>> BEGIN

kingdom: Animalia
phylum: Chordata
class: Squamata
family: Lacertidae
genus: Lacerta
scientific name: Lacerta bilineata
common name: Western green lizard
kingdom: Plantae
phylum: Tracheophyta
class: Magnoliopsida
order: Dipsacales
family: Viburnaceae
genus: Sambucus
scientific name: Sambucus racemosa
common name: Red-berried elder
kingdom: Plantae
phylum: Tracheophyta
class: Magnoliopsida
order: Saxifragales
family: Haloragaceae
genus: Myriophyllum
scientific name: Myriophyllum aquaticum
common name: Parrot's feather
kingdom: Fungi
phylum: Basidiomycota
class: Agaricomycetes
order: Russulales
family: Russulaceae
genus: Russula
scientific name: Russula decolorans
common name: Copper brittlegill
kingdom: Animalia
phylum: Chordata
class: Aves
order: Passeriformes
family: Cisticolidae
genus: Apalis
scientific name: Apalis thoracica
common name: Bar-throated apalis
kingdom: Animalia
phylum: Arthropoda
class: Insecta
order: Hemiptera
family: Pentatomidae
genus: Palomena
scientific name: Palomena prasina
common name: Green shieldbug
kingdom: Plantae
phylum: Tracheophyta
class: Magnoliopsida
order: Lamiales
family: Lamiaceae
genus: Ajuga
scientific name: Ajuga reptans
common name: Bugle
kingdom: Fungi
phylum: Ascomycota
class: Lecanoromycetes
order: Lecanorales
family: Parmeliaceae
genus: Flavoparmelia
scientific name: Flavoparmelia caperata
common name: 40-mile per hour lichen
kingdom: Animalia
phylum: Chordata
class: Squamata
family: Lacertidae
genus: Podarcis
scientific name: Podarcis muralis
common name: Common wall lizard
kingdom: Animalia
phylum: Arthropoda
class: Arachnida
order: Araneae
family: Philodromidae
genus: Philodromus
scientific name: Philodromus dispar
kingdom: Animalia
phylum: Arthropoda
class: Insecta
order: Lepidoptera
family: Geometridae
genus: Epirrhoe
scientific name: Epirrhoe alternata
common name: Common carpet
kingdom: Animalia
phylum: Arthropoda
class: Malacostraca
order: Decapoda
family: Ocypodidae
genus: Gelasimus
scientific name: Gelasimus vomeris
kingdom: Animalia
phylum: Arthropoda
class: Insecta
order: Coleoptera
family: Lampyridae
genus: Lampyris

>> END

## [EXERCISE INSTRUCTIONS]
Retype every line of the entries above, from the first kingdom line to the last genus line, changing nothing.

## [TASK OUTPUT]
kingdom: Animalia
phylum: Chordata
class: Squamata
family: Lacertidae
genus: Lacerta
scientific name: Lacerta bilineata
common name: Western green lizard
kingdom: Plantae
phylum: Tracheophyta
class: Magnoliopsida
order: Dipsacales
family: Viburnaceae
genus: Sambucus
scientific name: Sambucus racemosa
common name: Red-berried elder
kingdom: Plantae
phylum: Tracheophyta
class: Magnoliopsida
order: Saxifragales
family: Haloragaceae
genus: Myriophyllum
scientific name: Myriophyllum aquaticum
common name: Parrot's feather
kingdom: Fungi
phylum: Basidiomycota
class: Agaricomycetes
order: Russulales
family: Russulaceae
genus: Russula
scientific name: Russula decolorans
common name: Copper brittlegill
kingdom: Animalia
phylum: Chordata
class: Aves
order: Passeriformes
family: Cisticolidae
genus: Apalis
scientific name: Apalis thoracica
common name: Bar-throated apalis
kingdom: Animalia
phylum: Arthropoda
class: Insecta
order: Hemiptera
family: Pentatomidae
genus: Palomena
scientific name: Palomena prasina
common name: Green shieldbug
kingdom: Plantae
phylum: Tracheophyta
class: Magnoliopsida
order: Lamiales
family: Lamiaceae
genus: Ajuga
scientific name: Ajuga reptans
common name: Bugle
kingdom: Fungi
phylum: Ascomycota
class: Lecanoromycetes
order: Lecanorales
family: Parmeliaceae
genus: Flavoparmelia
scientific name: Flavoparmelia caperata
common name: 40-mile per hour lichen
kingdom: Animalia
phylum: Chordata
class: Squamata
family: Lacertidae
genus: Podarcis
scientific name: Podarcis muralis
common name: Common wall lizard
kingdom: Animalia
phylum: Arthropoda
class: Arachnida
order: Araneae
family: Philodromidae
genus: Philodromus
scientific name: Philodromus dispar
kingdom: Animalia
phylum: Arthropoda
class: Insecta
order: Lepidoptera
family: Geometridae
genus: Epirrhoe
scientific name: Epirrhoe alternata
common name: Common carpet
kingdom: Animalia
phylum: Arthropoda
class: Malacostraca
order: Decapoda
family: Ocypodidae
genus: Gelasimus
scientific name: Gelasimus vomeris
kingdom: Animalia
phylum: Arthropoda
class: Insecta
order: Coleoptera
family: Lampyridae
genus: Lampyris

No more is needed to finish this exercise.